The Hotel California Midterm Elections

This week’s Courier Herald column:

“It’s the Economy Stupid.”  That was the simple and succinct internal slogan used by Democratic Strategist James Carville to keep Bill Clinton’s first campaign for President on track and on message, despite all the internal and external noise that constantly threatened to derail it. 

As a former governor from a small southern state, Clinton was a flawed candidate.  Constant “bimbo eruptions” and charges of draft dodging dogged his campaign constantly.  Carville made the bet that a laser like focus on the economy and the pain everyday Americans were experiencing during a brief and shallow recession would transcend his candidate’s issues.  He was proven correct.

When the economy was much better four years later, we were given “Move On” in the aftermath our nation’s highest profile case of Oval Office sexual harassment ever.  Both were new flavors of the question asked repeatedly in the 70’s and 80’s to voters making their decision:  Are you better off than you were four years ago?

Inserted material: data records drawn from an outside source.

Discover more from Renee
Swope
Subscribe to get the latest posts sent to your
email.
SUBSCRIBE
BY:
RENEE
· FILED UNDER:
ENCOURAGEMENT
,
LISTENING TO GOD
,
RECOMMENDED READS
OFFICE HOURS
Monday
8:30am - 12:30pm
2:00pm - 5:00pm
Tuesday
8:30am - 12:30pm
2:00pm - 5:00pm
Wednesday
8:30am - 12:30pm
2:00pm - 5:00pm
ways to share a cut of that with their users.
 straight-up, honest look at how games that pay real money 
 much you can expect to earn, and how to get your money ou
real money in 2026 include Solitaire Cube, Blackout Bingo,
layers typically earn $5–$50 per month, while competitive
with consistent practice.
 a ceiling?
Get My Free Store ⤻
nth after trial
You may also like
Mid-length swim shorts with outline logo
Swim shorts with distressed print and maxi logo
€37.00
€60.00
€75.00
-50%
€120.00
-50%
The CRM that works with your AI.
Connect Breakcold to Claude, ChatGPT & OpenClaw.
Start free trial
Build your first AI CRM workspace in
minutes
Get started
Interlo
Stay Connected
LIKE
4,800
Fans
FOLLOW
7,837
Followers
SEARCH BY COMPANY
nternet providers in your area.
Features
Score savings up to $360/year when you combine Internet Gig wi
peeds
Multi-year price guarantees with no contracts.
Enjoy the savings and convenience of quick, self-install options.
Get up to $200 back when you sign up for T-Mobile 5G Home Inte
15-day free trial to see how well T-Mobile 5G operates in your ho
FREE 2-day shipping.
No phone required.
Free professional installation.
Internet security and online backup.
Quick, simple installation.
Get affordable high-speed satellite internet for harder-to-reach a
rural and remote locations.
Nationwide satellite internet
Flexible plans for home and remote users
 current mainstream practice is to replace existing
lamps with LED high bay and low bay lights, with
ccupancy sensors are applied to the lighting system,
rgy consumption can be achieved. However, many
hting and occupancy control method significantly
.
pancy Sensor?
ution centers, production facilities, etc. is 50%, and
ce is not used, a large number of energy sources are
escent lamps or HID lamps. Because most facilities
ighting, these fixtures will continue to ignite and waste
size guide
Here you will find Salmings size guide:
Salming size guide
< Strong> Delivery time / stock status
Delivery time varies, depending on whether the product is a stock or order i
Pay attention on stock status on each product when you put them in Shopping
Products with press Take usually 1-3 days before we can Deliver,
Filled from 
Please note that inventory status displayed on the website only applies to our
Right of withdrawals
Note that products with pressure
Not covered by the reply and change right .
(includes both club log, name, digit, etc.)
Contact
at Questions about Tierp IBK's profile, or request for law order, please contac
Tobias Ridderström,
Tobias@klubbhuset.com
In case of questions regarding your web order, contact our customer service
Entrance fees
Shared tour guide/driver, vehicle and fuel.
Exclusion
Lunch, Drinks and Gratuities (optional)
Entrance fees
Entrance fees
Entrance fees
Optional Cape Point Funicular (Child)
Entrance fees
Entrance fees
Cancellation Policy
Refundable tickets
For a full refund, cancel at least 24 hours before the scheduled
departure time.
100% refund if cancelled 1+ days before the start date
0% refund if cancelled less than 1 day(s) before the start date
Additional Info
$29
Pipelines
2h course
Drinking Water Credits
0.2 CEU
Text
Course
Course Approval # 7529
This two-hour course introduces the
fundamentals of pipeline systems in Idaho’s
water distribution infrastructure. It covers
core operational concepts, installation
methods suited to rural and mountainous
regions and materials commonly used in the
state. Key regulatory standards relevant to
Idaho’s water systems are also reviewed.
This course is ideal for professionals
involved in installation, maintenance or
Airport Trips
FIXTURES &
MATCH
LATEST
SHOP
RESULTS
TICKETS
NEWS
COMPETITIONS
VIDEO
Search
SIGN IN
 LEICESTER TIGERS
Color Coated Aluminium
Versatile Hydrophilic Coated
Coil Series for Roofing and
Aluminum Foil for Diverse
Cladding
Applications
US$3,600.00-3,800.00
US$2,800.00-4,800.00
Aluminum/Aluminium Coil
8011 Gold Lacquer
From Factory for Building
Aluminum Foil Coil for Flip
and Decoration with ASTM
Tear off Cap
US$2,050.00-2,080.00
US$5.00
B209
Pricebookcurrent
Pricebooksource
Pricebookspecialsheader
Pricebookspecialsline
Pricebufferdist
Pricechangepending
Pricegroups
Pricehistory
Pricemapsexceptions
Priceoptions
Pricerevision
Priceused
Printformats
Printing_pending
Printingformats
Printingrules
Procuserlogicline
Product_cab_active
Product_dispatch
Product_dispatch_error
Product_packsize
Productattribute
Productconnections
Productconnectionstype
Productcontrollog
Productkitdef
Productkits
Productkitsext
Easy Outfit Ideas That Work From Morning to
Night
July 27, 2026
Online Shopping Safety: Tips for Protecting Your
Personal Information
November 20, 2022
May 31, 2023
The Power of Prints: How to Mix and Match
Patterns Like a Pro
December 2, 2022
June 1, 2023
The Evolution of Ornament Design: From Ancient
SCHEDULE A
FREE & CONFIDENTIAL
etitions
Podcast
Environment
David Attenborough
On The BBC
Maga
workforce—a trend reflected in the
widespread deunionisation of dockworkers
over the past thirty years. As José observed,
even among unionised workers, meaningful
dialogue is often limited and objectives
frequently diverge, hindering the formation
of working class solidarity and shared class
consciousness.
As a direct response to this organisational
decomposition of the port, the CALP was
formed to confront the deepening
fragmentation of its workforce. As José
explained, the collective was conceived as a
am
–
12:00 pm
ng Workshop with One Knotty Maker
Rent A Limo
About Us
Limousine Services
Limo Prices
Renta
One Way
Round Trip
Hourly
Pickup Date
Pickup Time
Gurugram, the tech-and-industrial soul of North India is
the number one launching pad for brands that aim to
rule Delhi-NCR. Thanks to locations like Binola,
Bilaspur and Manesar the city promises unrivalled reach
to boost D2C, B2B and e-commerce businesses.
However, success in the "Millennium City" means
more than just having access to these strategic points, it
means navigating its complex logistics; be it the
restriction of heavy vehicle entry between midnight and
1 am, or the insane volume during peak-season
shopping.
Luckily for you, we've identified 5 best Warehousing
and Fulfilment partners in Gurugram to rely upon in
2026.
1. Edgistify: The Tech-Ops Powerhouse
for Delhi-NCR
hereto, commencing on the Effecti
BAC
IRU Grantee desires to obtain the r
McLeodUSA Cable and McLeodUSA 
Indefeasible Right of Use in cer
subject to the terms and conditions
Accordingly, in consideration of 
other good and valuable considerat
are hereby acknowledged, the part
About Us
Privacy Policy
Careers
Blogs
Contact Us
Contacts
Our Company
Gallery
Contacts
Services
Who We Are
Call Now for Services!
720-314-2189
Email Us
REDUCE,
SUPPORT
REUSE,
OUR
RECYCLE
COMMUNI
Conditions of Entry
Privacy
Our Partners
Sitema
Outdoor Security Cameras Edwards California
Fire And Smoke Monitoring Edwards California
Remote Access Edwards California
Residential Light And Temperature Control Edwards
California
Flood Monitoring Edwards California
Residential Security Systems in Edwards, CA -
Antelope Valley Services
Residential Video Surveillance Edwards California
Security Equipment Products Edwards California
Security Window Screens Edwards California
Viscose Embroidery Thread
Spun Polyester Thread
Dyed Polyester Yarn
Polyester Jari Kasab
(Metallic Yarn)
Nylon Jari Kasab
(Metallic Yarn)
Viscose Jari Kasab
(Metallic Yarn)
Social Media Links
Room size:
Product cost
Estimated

Fast forward a quarter century or so, and we have the party of Clinton messaging on the economy ranging from obfuscation to delusion.  Remember the White House bragging about your 4th of July picnic costing sixteen cents less?  How about the messaging that went from “The President doesn’t set gas prices” to “Thank President Biden for lower gas prices”?

With early voting in midterm elections underway, some want to change the subject entirely. We’ll get to that in a moment, but first, the title and focus of this column.  This is a Hotel California election for Democrats.  They are all just prisoners here, of their own device.

The setup began in the early morning hours after the November 2020 elections.  Joe Biden was the apparent winner, with a few states close enough to cast brief but legitimate doubt as to what the final electoral count would be when recounts were completed. 

Democrats, who had expected to roll over President Trump, were briefly humbled.  With two runoff elections in Republican “stronghold” Georgia, it appeared the Senate would remain in GOP hands.  Opportunists and sore losers within the GOP grifting apparatus changed the calculus from checks and balances to one party rule.

Congressional Democrats decided to extend the stimulus programs that had been bipartisan with their own additional $1.9 Trillion “American Rescue Plan” and their $700 Billion “Inflation Reduction Act”.  Up until then, any inflation lingering from the prior stimulus packages had both party’s fingerprints on it.  An additional trillion here, another there, and “transitory” inflation is now front and center.

The fact that the name was changed of their key environmental package to something that claims to fight inflation at least shows they were getting the message.  The fact that its centerpiece was to further stimulate demand for electric vehicles that are already on long backorder lists shows they didn’t quite understand how supply and demand affects prices.

To combat this, the Federal Reserve is using interest rates to counteract the effects of stimulative fiscal policy.  Higher interest rates are targeting home prices and stock values. Middle class suburbanites – the swing voters of the last few election cycles, are worried about their home values as they’ve watched their 401K balances decline.

The economy had transcended all other concerns as “the issue” in the upcoming election until this summer, when it was leaked and them became official that Roe versus Wade would be overturned.  Democrats, badly needing an issue to both change the subject from the economy and to motivate their somewhat disinterested base, thought they were handed a lifeline. 

Maybe they were.  The votes are just now being cast.  Polls, and major news outlet headlines, however, tell a different story.

Two represent the bookends that Democrats are now facing.  CNBC reports “GOP holds big lead on key economic issues ahead of November elections.”  The New York Times, hardly one to concede an advantage to Republicans, reports “Democrats’ feared Red October has arrived.”

With polls going against them, and Georgia’s elections looking less and less like a battleground for the state capitol, Stacey Abrams appeared in a safe space – MSNBC – for a closing argument interview.  She chose, quite coarsely, to answer a direct question about how best to deal with inflation by saying abortion rights were the answer. 

I’ll be quite charitable here.  She’s a candidate trying to stay on message, not calling for more mothers to choose abortion in order to combat inflation.  A tone deaf and insensitive candidate, but one on message just the same.

The problem here for Democrats is that the average voter can’t draw a Marshallian Cross to determine supply and demand. They don’t know why firms would like to produce at a point where their marginal costs equal their marginal revenue.  Fundamentals of economic theory are not in most voters’ lexicon.

They do know if they are better off than they were two or four years ago.  Democratic candidates have a hard time talking about that right now.  They are prisoners here, of their own device.